Maybe that’s the next big thing? Super-smart guy books?

“People get frustrated because there is no current trend,” says Bourret. “Everyone has to rely on their own personal taste and instincts as opposed to following whatever’s hot. But no one ever knows what the next big thing is going to be. We only know it when it happens.”

What Turns an Agent On

Agents are constantly deluged with submissions, so we asked them what they’d be thrilled to find in their in-box. Here’s a selection:

Josh Adams: “Something unforgettable and completely unexpected. I don’t want to see more of the same. I never know what I’ll fall in love with until I read it!”

Jenny Bent: “I love a good fairy-tale retelling but, at this point, it would need to be a really original retelling. I’d love something else along the same lines as Splintered [by A.G. Howard], which took Alice in Wonderland and made it really dark.”

Michael Bourret: “Something unique, surprising, challenging, original, and smart, but also accessible and unpretentious.”

Sara Crowe: “I’d love to find a contemporary YA with a big story like [Maria Semple’s] Where’d You Go, Bernadette. And a love story. I would also like something noir or gothic—a horror or mystery. And a crime novel as good as John Ford’s The Morgue and Me.”

Molly Jaffa: “I’d love a contemporary novel with a fresh concept and stellar writing that stays with me long after I’ve read it, like Rainbow Rowell’s Eleanor & Park and Andrew Smith’s Winger. In middle grade, I’d like to see something that makes me cry while still being a fun read (Wendy Mass’s Jeremy Fink and the Meaning of Life is an all-time favorite).”

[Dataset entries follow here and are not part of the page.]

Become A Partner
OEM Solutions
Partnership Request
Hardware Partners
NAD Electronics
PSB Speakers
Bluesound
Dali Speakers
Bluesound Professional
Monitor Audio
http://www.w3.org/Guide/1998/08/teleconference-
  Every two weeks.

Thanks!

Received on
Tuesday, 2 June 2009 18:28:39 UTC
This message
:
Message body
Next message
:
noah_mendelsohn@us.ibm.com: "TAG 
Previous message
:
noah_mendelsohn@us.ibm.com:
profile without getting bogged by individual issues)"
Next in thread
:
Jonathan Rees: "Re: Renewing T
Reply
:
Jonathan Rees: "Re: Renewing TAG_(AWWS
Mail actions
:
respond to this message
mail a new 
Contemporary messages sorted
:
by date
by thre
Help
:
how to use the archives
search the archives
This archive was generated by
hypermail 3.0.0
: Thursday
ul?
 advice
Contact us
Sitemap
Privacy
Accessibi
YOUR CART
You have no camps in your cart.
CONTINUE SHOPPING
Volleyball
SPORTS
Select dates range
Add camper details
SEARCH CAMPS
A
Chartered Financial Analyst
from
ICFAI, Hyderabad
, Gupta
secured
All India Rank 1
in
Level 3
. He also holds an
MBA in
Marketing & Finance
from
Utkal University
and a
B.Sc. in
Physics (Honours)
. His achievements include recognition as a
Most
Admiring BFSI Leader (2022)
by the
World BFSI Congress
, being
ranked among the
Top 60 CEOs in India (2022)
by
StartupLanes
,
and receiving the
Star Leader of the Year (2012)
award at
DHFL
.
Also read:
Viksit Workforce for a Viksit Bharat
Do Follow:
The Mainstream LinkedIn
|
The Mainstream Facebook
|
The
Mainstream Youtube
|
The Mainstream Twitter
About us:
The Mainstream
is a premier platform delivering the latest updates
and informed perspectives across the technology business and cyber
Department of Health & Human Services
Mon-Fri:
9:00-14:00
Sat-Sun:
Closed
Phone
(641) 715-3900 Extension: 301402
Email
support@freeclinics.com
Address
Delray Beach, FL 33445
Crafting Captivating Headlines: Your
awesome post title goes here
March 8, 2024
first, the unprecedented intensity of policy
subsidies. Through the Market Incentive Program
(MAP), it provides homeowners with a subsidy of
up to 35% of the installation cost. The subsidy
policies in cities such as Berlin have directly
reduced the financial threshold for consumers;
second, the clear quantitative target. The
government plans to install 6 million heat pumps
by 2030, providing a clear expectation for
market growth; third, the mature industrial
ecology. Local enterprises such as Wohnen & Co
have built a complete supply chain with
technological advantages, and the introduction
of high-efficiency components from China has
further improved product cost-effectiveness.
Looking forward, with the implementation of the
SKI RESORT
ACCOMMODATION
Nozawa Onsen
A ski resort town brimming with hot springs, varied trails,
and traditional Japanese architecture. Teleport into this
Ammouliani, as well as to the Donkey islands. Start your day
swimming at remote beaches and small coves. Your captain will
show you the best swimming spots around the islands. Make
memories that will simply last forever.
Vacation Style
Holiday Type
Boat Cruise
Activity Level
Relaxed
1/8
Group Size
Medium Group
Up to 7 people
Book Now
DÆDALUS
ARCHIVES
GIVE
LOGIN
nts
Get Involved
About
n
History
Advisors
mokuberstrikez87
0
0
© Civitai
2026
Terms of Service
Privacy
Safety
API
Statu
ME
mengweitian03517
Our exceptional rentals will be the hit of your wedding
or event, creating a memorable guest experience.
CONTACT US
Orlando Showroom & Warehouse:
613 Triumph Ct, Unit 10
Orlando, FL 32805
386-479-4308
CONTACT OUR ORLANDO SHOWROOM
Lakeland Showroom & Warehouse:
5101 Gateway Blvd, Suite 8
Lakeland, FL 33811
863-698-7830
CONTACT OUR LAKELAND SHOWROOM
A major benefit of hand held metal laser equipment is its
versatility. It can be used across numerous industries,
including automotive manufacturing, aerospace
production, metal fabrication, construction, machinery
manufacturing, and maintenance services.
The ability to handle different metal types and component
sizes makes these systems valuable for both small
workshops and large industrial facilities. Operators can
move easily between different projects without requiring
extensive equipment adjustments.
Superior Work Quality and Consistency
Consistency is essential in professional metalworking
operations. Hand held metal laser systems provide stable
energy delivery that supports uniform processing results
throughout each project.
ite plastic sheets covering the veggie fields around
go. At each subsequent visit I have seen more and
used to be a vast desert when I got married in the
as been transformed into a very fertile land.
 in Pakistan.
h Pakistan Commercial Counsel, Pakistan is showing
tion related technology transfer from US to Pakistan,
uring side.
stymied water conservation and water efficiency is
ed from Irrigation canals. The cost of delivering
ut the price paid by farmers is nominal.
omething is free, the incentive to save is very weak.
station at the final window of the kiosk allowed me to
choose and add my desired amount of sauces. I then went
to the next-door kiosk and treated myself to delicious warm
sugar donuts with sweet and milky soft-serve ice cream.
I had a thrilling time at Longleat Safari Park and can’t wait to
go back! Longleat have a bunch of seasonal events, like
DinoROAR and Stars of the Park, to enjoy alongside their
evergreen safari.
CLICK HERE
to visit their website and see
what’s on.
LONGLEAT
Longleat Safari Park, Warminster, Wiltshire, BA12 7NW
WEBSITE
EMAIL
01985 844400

Laura Rennert: “I’m always excited about incredibly strong work in any category or genre, but right now I’d be most excited to find an incredible contemporary YA, something at the nexus of literary and commercial, character-driven, rich in figurative language, with a high-concept hook. Something where a lot is at stake for the main character. I’m a fantasy girl at heart, so I’m always open to that, but my favorite is where the fantasy is grounded and intelligent, more about character rather than world building, along the lines of Maggie [Stiefvater’s] work. And I’d love to see a YA with intriguing visual elements. Teens are so visually oriented. I feel like there’s an opportunity there, especially with multimedia. There are so many different ways you could execute the visuals.”